„Wie im Sandkasten“
Rektoren tschechischer Hochschulen protestieren gegen selektive Einladungspraxis des Präsidenten
31. 10. 2013 - Text: Marcus HundtText: Marcus Hundt; Foto: APZ
Im Frühjahr hatte sich Präsident Zeman geweigert, den Literaturwissenschaftler Martin C. Putna zum Professor zu ernennen. Angeblich weil dieser zwei Jahre zuvor ein Plakat auf einer Homosexuellen-Parade hochgehalten hatte. Der Vorfall sorgte nicht nur in Akademikerkreisen für Unverständnis. Wenige Tage vor den Feierlichkeiten am 28. Oktober erinnerte vieles genau an diese Geschichte: Zeman hatte unter anderem die Rektoren der Universitäten auf die Prager Burg geladen, um im festlichen Rahmen der Gründung der Tschechoslowakei im Jahre 1918 zu gedenken. Bis hierher ein übliches Prozedere. Doch auf der Gästeliste fehlten die Namen Mikuláš Bek von der Masaryk-Universität in Brünn sowie Libor Grubhoffer, Rektor der Südböhmischen Universität in České Budějovice (Budweis).

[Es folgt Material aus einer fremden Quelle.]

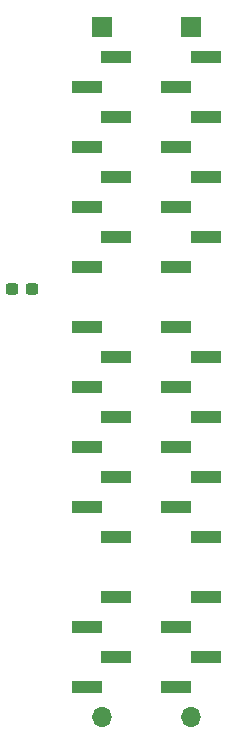
<source format=gbr>
%TF.GenerationSoftware,KiCad,Pcbnew,8.0.4+dfsg-1*%
%TF.CreationDate,2025-03-09T15:23:23+09:00*%
%TF.ProjectId,bionic-mc68hc08az0,62696f6e-6963-42d6-9d63-363868633038,2*%
%TF.SameCoordinates,Original*%
%TF.FileFunction,Soldermask,Bot*%
%TF.FilePolarity,Negative*%
%FSLAX46Y46*%
G04 Gerber Fmt 4.6, Leading zero omitted, Abs format (unit mm)*
G04 Created by KiCad (PCBNEW 8.0.4+dfsg-1) date 2025-03-09 15:23:23*
%MOMM*%
%LPD*%
G01*
G04 APERTURE LIST*
G04 Aperture macros list*
%AMRoundRect*
0 Rectangle with rounded corners*
0 $1 Rounding radius*
0 $2 $3 $4 $5 $6 $7 $8 $9 X,Y pos of 4 corners*
0 Add a 4 corners polygon primitive as box body*
4,1,4,$2,$3,$4,$5,$6,$7,$8,$9,$2,$3,0*
0 Add four circle primitives for the rounded corners*
1,1,$1+$1,$2,$3*
1,1,$1+$1,$4,$5*
1,1,$1+$1,$6,$7*
1,1,$1+$1,$8,$9*
0 Add four rect primitives between the rounded corners*
20,1,$1+$1,$2,$3,$4,$5,0*
20,1,$1+$1,$4,$5,$6,$7,0*
20,1,$1+$1,$6,$7,$8,$9,0*
20,1,$1+$1,$8,$9,$2,$3,0*%
G04 Aperture macros list end*
%ADD10O,1.700000X1.700000*%
%ADD11R,2.510000X1.000000*%
%ADD12R,1.700000X1.700000*%
%ADD13RoundRect,0.237500X0.300000X0.237500X-0.300000X0.237500X-0.300000X-0.237500X0.300000X-0.237500X0*%
G04 APERTURE END LIST*
D10*
%TO.C,J2*%
X92689200Y-139700000D03*
D11*
X91444600Y-137160000D03*
X93933800Y-134620000D03*
X91444600Y-132080000D03*
X93933800Y-129540000D03*
X93933800Y-124460000D03*
X91444600Y-121920000D03*
X93933800Y-119380000D03*
X91444600Y-116840000D03*
X93933800Y-114300000D03*
X91444600Y-111760000D03*
X93933800Y-109220000D03*
X91444600Y-106680000D03*
X91444600Y-101600000D03*
X93933800Y-99060000D03*
X91444600Y-96520000D03*
X93933800Y-93980000D03*
X91444600Y-91440000D03*
X93933800Y-88900000D03*
X91444600Y-86360000D03*
X93933800Y-83820000D03*
D12*
X92689200Y-81280000D03*
%TD*%
D13*
%TO.C,C3*%
X79222600Y-103403400D03*
X77497600Y-103403400D03*
%TD*%
D12*
%TO.C,J1*%
X85110800Y-81280000D03*
D11*
X86355400Y-83820000D03*
X83866200Y-86360000D03*
X86355400Y-88900000D03*
X83866200Y-91440000D03*
X86355400Y-93980000D03*
X83866200Y-96520000D03*
X86355400Y-99060000D03*
X83866200Y-101600000D03*
X83866200Y-106680000D03*
X86355400Y-109220000D03*
X83866200Y-111760000D03*
X86355400Y-114300000D03*
X83866200Y-116840000D03*
X86355400Y-119380000D03*
X83866200Y-121920000D03*
X86355400Y-124460000D03*
X86355400Y-129540000D03*
X83866200Y-132080000D03*
X86355400Y-134620000D03*
X83866200Y-137160000D03*
D10*
X85110800Y-139700000D03*
%TD*%
M02*

</source>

Nicht ohne Grund: Bek hatte dem Staatsoberhaupt im September während eines Besuchs in der mährischen Großstadt einen Vortrag vor Studenten untersagt, da er fürchtete, Zeman könnte seinen Auftritt nutzen, um Wahlwerbung für die ihm nahestehende Partei SPOZ zu betreiben. In Zeiten des Wahlkampfs sollten sich laut Bek keine Politiker oder Repräsentanten des Staates auf akademisches Terrain begeben.
Sein Kollege Grubhoffer bekam die Quittung des Präsidenten aus einem anderen Grund ausgestellt. Im Juni hatte sich Grubhoffer aus Protest gegen die Nichternennung Putnas geweigert, an der Inauguration der anderen Professoren teilzunehmen. Zeman schlussfolgerte nun: „Wenn jemand eine Einladung ausschlägt, dann leuchtet es doch ein, dass er kein zweites Mal eingeladen wird.“
Respektloses Verhalten
Der Protest gegen den Ausschluss der beiden Rektoren folgte prompt. 20 der 26 eingeladenen Hochschulleiter sagten ihre Teilnahme an der Zeremonie ab. Auch einige Oberbürgermeister wie Tomáš Hudeček (TOP 09) aus Prag oder Martin Baxa (ODS) aus Pilsen blieben den Feierlichkeiten fern. „In entwickelten Ländern liegt es in der Natur der Sache, dass Hochschulrektoren zu den geachtetsten Personen des Landes gehören. Das Vorgehen der Prager Burg ist respektlos, sowohl gegenüber der akademischen Freiheit als auch der Intelligenz in diesem Land“, sagte Hudeček. Ein Präsident müsse in seinen Ansichten über den Parteien stehen und in der Lage sein, sich „von Kleinigkeiten frei zu machen“ – womit Hudeček auf Zemans Retourkutschen anspielte.
Der Rektor der Technischen Hochschule in Brünn, Miroslav Rais, schloss sich dem Protest seiner Berufskollegen ebenfalls an. „Es gibt doch einen Unterschied zwischen einem privaten Abendessen, bei dem man sich die Gäste selbst aussuchen kann (…) und einem Staatsakt anlässlich eines hohen Feiertages, zu dem man als Präsident Tschechiens einlädt“, stellte Rais klar.
Einen bildhaften Vergleich brachte René Wokoun, der die Jan-Evangelista-Purkyně-Universität in Ústí nad Labem leitet und der Einladung des Präsidenten als einer von wenigen Rektoren folgte: „Mir kommt es so vor, als ob die Herrschaften im Sandkasten spielen und sich gegenseitig die Sandburgen zertrampeln. Das gefällt mir nicht.“
Trotz der Absagen musste Zeman seine Rede nicht vor leeren Rängen halten. Am offiziellen Festakt nahmen am Montagabend über 550 Gäste teil. Für reichlich Gesprächsstoff beim anschließenden Empfang war gesorgt: nicht nur aufgrund der Wahlen am vergangenen Wochenende, sondern auch weil der Gastgeber wieder einmal einen Eklat verursacht hatte.